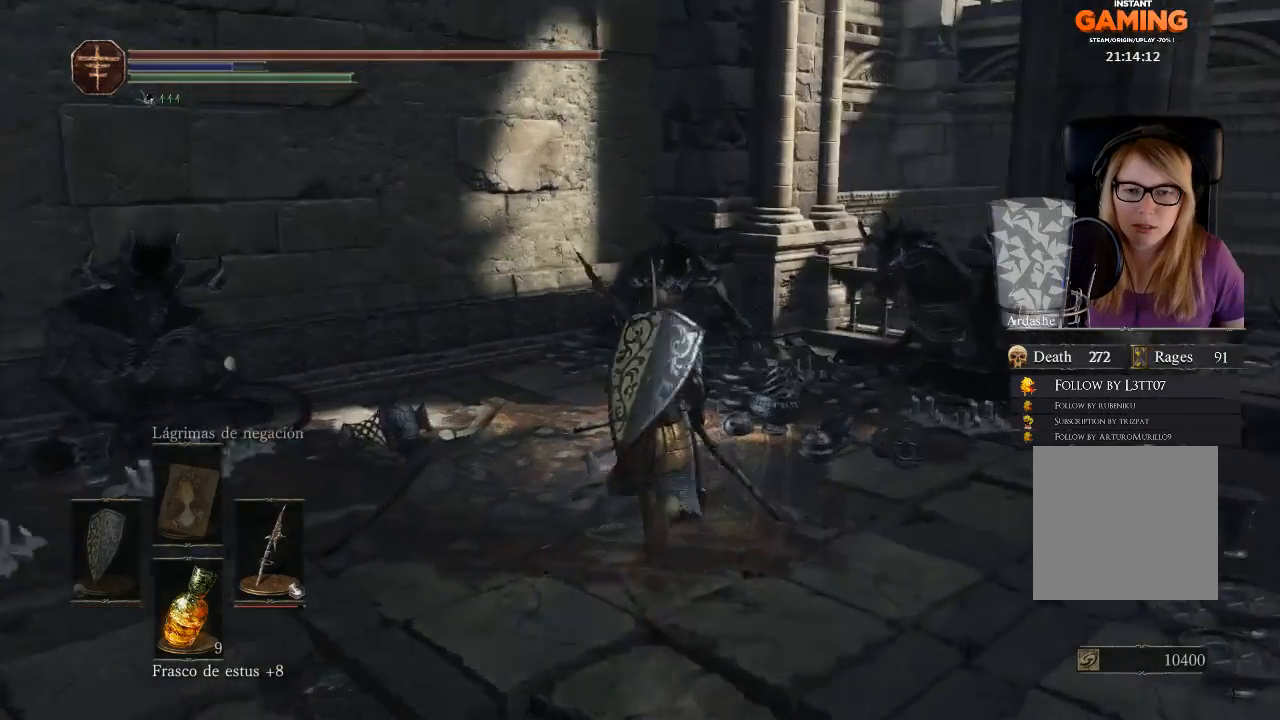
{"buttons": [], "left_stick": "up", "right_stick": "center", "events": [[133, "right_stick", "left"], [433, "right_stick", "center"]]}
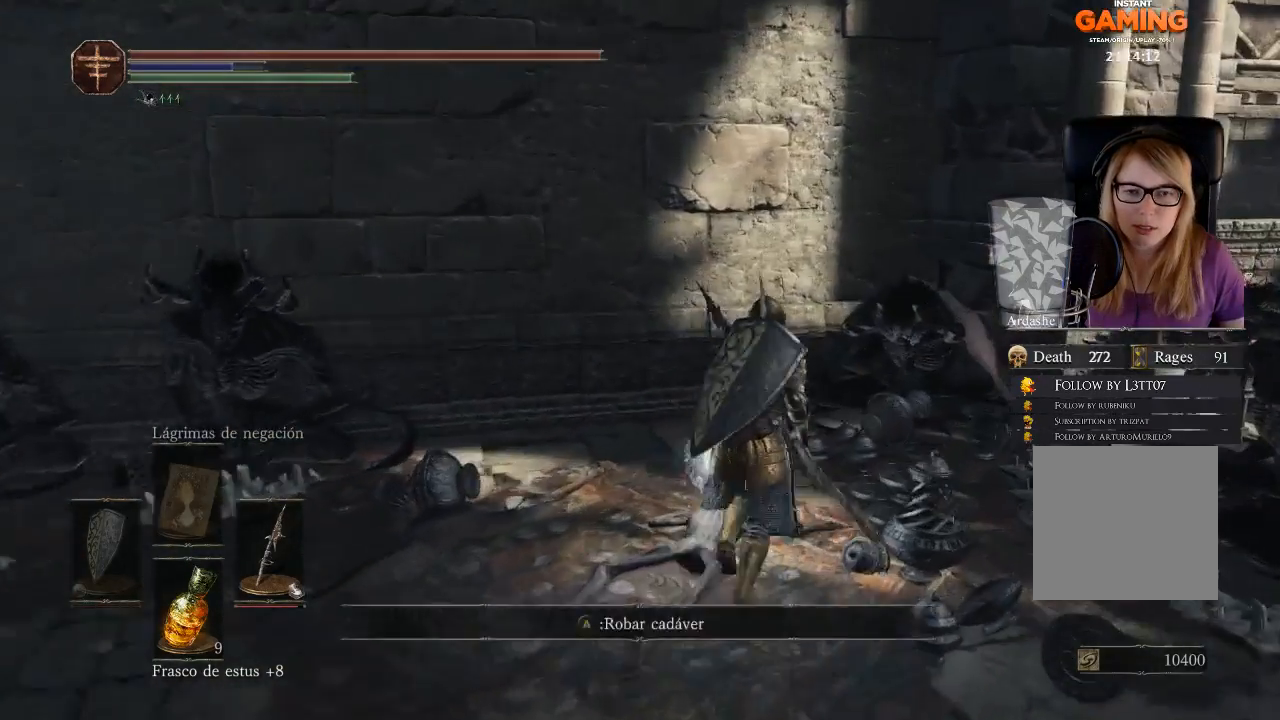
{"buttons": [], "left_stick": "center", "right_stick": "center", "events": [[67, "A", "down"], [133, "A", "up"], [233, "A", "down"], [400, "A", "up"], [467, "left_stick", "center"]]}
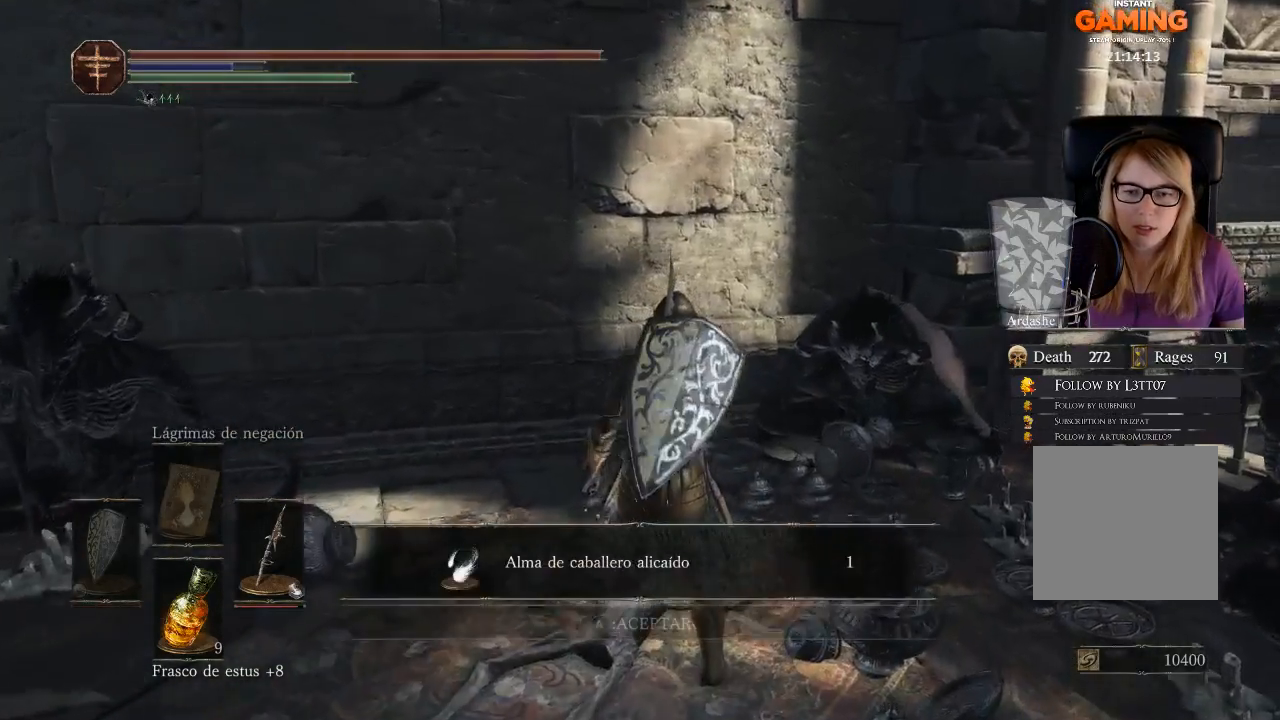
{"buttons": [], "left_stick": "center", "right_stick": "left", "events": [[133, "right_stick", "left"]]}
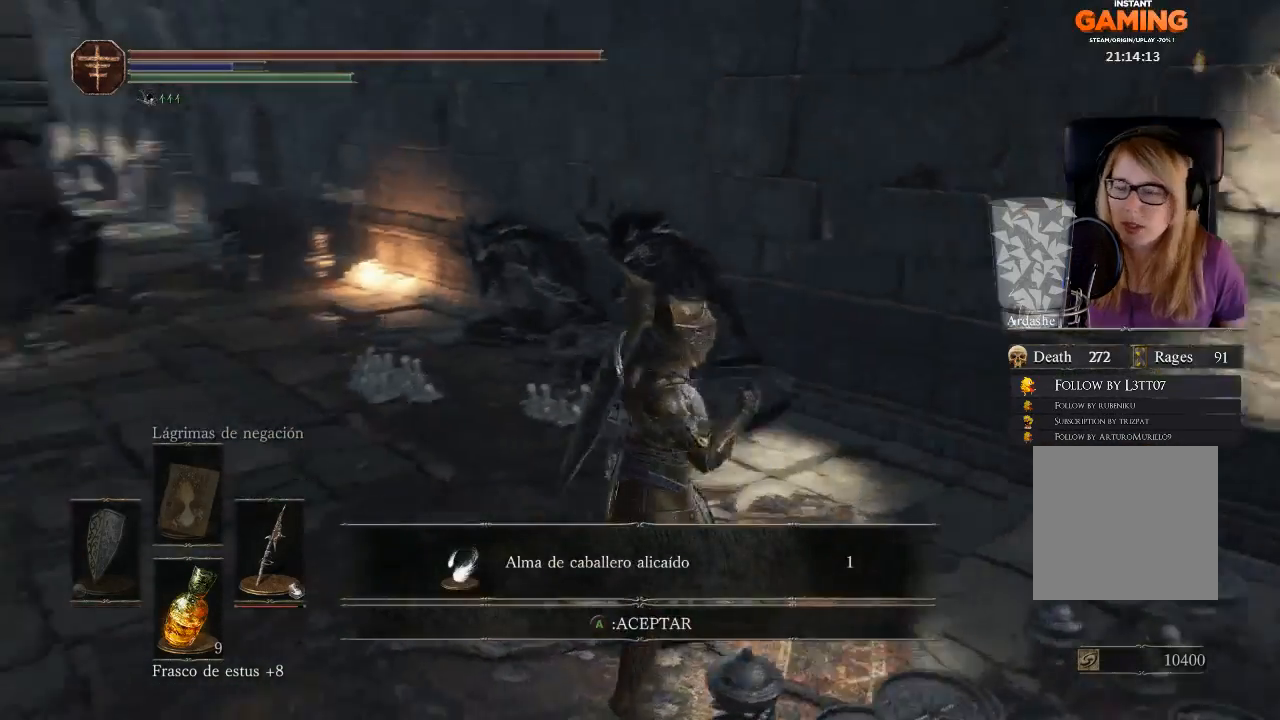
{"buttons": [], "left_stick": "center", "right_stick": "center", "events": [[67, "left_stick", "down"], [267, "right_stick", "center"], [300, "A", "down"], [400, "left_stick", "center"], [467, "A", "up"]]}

* * *

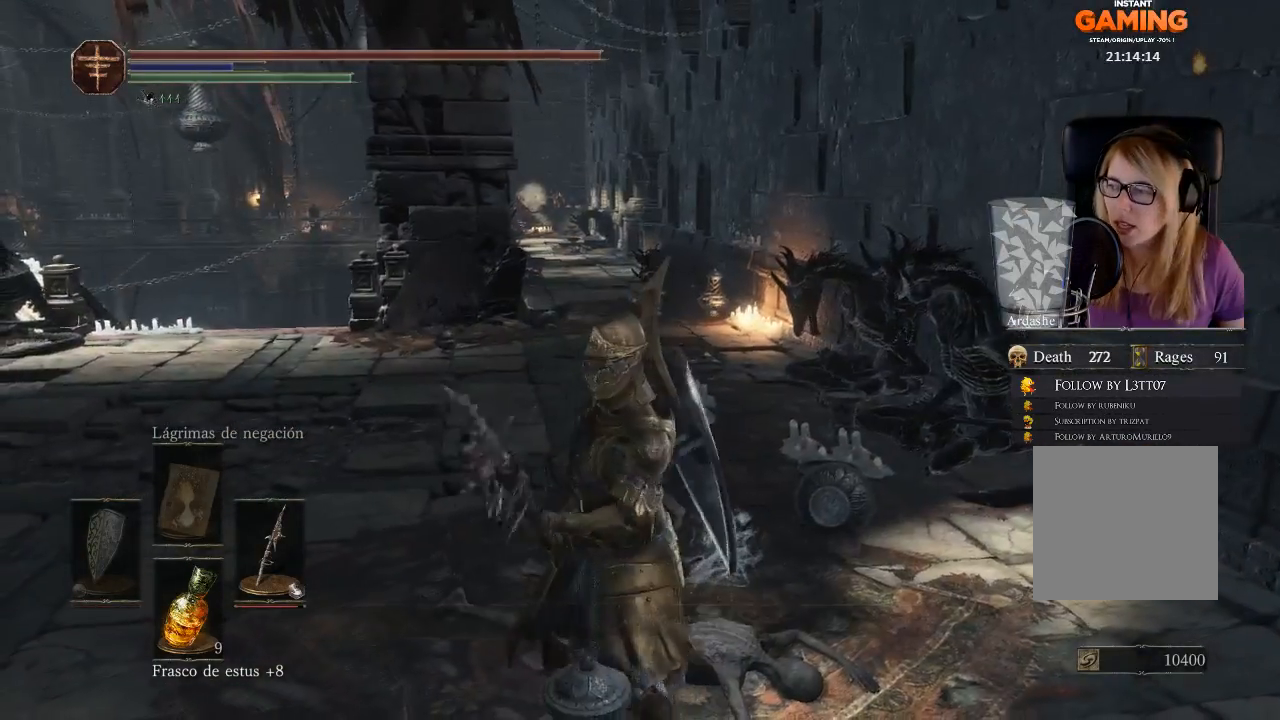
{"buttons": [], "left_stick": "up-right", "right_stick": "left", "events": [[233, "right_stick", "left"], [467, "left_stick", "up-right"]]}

...

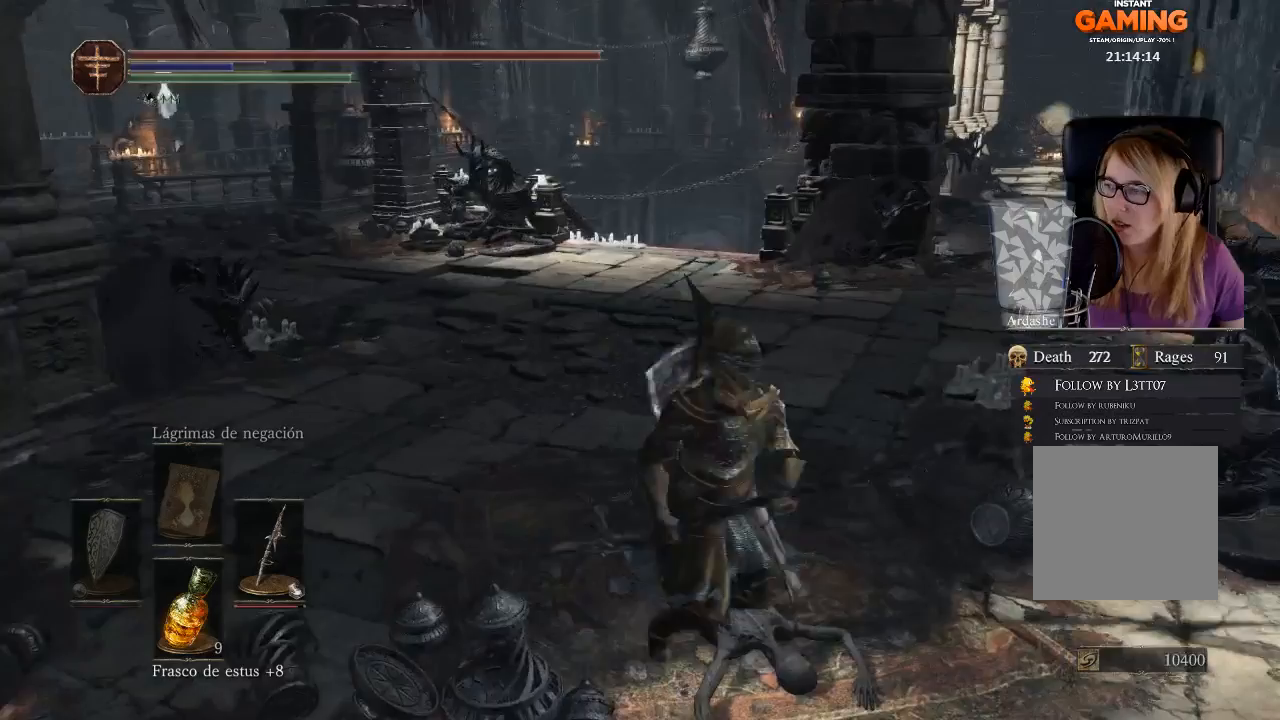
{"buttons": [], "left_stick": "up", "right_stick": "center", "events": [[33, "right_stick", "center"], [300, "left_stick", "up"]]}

[WHAT IS EXPECTED]: Each line of the entries where the string "down" occurs should be shown.

[ANSWER TO THIS EXERCISE]:
{"buttons": [], "left_stick": "center", "right_stick": "center", "events": [[67, "A", "down"], [133, "A", "up"], [233, "A", "down"], [400, "A", "up"], [467, "left_stick", "center"]]}
{"buttons": [], "left_stick": "center", "right_stick": "center", "events": [[67, "left_stick", "down"], [267, "right_stick", "center"], [300, "A", "down"], [400, "left_stick", "center"], [467, "A", "up"]]}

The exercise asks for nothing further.